- Theatrical release poster
- Directed by: Esakki Karvannan
- Written by: Esakki Karvannan
- Produced by: Esakki Karvannan
- Starring: Prabhu Ranaveeran; Shravya;
- Cinematography: Veerakumar
- Music by: Karunas (songs) S. N. Arunagiri (score)
- Production company: Lakshmi Creations
- Release date: 16 September 2016;
- Country: India
- Language: Tamil

= Pagiri =

2016 Indian film by Esakki Karvannan

Pagiri is a 2016 Indian Tamil-language romantic comedy film directed by Esakki Karvannan and starring newcomer Prabhu Ranaveeran and Shravya.

The film received generally negative reviews from critics, who criticized its weak execution, amateurish filmmaking that undermined the serious subject matter.
== Production ==
The film is about the effects of WhatsApp and the predicaments of farmers.

== Soundtrack ==
The songs are composed by Karunas. The audio was released by Director Vasanthabalan.
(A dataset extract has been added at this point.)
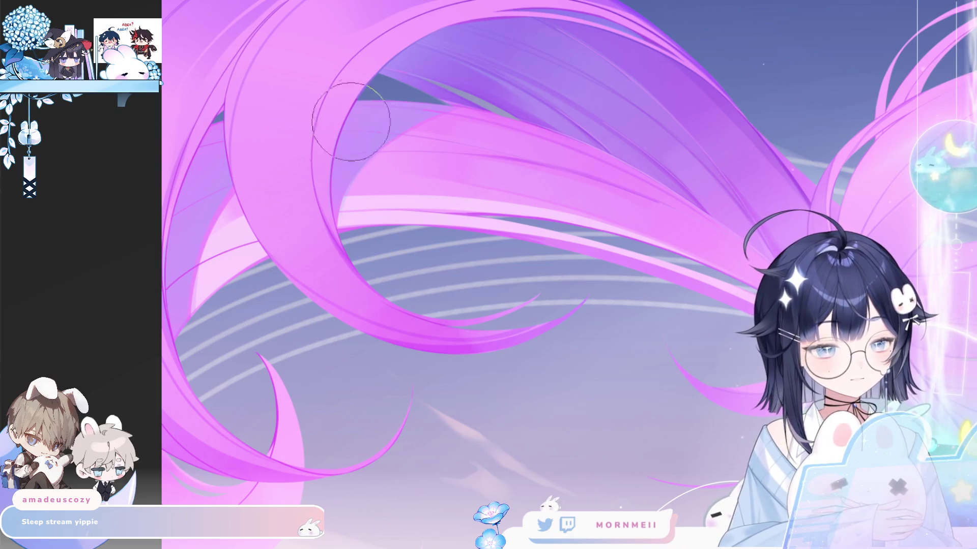
{"action": "scroll", "coordinate": [650, 254], "scroll_direction": "down", "scroll_amount": 2}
| No. | Title | Singer(s) | Length |
|---|---|---|---|
| 1. | "Kudi Kudi" | Karunas | 4:01 |
| 2. | "Manasum Vayasum (Female)" | Grace Karunas | 3:44 |
| 3. | "Kudi Kudi" | Jaya Murthy | 4:01 |
| 4. | "Manasum Vayasum (Male)" | Prasanna | 4:14 |
| Total length: |  |  | 16:00 |

== Release and reception ==
The film, along with Sadhuram 2, was only released at 6pm at Chennai on 16 September due to the Kaveri River water dispute.

The Times of India gave the film 2 out of 5 stars. It noted that while the central conflict had value, the actual "filmmaking is at best TV serial-ish." It stated that the project "feels like a missed opportunity, especially at a time when farmers are fighting for water".

Deccan Chronicle gave a 2 out of 5 rating. It pointed out structural failures in the screenplay, writing that "having taken a serious script, the director has instead resorted to lackluster narration and murky scenes in the name of comedy." It also noted that this "shallow comedy undermines the impact it could have had".

A critic from The New Indian Express wrote that "The plot had the potential to turn into an interesting satire and the director has made an attempt to move away from a formulaic-setting too. But the lack of fizz and punch in the script has turned it into a mediocre fare".